• **Task description**:
Go from the first line below to the one with "Oracle Homepage에서 다운로드" and print each line exactly.

(Plain-text document sources)
┌──

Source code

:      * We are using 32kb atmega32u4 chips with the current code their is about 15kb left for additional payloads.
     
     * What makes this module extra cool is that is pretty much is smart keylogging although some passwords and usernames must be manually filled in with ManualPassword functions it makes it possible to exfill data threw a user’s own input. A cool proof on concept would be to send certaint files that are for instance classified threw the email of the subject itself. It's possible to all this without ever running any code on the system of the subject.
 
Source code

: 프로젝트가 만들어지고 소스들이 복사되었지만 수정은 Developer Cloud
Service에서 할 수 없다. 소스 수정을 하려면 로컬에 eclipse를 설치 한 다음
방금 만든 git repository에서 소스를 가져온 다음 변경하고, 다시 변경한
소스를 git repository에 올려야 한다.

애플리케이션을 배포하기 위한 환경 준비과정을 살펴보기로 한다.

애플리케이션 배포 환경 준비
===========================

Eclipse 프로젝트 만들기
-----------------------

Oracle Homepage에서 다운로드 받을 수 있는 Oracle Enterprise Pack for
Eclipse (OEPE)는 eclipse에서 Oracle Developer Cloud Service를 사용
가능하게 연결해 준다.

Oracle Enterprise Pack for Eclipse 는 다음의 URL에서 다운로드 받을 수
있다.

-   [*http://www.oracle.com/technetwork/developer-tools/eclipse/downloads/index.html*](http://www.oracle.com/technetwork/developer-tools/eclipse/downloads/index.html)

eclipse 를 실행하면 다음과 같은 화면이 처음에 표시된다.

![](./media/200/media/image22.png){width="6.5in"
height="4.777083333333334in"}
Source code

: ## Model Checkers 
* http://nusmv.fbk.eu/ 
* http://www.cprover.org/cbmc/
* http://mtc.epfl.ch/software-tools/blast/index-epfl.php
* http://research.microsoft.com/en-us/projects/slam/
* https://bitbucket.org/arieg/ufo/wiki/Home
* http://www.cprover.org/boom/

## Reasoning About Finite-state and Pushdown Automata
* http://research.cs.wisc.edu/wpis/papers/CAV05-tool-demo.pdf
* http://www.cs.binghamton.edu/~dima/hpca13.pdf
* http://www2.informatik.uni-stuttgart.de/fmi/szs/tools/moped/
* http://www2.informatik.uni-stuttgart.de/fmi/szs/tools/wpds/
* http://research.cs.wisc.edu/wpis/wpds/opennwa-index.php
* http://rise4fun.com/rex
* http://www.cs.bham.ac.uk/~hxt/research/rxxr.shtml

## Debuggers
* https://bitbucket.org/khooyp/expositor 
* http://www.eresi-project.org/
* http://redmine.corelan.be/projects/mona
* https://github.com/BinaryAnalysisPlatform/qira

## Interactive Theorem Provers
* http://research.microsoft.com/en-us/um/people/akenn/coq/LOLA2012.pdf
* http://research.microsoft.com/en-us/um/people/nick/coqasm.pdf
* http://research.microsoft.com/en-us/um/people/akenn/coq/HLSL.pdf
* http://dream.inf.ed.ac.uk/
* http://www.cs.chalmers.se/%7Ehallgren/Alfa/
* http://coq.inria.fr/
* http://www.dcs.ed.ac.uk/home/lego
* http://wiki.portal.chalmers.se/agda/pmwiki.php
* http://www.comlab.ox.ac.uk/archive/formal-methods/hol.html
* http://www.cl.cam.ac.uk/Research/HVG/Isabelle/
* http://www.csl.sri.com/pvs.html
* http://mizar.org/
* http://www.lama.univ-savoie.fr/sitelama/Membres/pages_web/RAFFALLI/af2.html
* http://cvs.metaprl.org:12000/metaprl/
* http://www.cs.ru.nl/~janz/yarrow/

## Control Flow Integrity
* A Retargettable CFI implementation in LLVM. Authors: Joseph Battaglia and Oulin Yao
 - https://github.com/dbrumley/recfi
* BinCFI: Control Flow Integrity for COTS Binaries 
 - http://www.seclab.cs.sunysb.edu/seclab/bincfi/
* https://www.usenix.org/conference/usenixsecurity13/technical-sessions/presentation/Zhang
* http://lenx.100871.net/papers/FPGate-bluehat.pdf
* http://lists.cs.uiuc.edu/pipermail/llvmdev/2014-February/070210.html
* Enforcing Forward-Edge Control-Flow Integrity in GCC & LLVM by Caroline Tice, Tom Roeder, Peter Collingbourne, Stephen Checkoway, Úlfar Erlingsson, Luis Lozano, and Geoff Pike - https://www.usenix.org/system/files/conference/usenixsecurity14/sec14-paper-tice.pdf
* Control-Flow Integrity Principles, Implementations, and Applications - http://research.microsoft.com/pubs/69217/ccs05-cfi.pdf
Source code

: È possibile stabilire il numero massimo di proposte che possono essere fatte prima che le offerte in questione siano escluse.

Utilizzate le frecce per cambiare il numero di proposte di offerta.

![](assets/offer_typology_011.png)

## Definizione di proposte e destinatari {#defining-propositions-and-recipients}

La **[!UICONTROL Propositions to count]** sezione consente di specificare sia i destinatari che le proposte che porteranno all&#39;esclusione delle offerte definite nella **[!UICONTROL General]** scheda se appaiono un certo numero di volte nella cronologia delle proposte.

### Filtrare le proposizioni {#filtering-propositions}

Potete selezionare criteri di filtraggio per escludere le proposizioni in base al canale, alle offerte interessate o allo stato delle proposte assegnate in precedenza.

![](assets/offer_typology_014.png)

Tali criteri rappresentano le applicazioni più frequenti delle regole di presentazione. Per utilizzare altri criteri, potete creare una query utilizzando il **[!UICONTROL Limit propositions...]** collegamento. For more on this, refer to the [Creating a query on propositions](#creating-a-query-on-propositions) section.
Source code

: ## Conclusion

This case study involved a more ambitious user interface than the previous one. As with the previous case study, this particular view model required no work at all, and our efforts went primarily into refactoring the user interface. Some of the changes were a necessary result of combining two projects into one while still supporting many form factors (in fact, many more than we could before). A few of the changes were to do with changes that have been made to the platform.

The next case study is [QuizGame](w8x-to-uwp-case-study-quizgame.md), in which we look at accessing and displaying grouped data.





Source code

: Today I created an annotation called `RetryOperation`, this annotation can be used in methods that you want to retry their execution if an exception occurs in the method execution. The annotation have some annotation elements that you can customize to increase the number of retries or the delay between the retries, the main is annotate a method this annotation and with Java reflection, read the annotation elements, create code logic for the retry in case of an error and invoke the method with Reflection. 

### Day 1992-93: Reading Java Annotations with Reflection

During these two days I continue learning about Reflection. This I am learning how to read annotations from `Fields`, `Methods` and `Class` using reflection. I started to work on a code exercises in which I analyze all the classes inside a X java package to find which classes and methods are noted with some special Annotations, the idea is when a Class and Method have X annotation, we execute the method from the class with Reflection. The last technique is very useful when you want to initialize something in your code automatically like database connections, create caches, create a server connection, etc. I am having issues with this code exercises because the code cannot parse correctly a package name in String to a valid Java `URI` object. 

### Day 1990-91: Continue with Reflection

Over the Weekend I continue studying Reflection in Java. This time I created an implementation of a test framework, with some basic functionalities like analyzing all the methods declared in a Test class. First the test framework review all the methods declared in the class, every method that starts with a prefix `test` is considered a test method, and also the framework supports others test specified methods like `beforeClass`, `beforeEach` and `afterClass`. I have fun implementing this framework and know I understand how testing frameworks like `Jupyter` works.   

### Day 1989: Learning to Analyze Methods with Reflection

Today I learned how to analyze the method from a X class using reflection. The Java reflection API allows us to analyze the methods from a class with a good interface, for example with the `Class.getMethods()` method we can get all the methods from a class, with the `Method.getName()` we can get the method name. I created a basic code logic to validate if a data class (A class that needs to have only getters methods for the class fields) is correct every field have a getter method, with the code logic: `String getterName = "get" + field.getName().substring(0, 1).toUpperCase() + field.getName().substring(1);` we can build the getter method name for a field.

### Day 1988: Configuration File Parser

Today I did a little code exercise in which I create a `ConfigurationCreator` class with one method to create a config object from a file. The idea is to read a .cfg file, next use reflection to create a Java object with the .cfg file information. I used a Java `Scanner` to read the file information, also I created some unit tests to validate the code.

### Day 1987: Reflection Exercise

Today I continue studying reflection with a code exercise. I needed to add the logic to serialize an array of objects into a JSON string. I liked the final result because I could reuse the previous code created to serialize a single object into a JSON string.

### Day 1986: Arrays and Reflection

└──

• **Output for this task**:
Source code

:      * We are using 32kb atmega32u4 chips with the current code their is about 15kb left for additional payloads.
     
     * What makes this module extra cool is that is pretty much is smart keylogging although some passwords and usernames must be manually filled in with ManualPassword functions it makes it possible to exfill data threw a user’s own input. A cool proof on concept would be to send certaint files that are for instance classified threw the email of the subject itself. It's possible to all this without ever running any code on the system of the subject.
 
Source code

: 프로젝트가 만들어지고 소스들이 복사되었지만 수정은 Developer Cloud
Service에서 할 수 없다. 소스 수정을 하려면 로컬에 eclipse를 설치 한 다음
방금 만든 git repository에서 소스를 가져온 다음 변경하고, 다시 변경한
소스를 git repository에 올려야 한다.

애플리케이션을 배포하기 위한 환경 준비과정을 살펴보기로 한다.

애플리케이션 배포 환경 준비
===========================

Eclipse 프로젝트 만들기
-----------------------

Oracle Homepage에서 다운로드 받을 수 있는 Oracle Enterprise Pack for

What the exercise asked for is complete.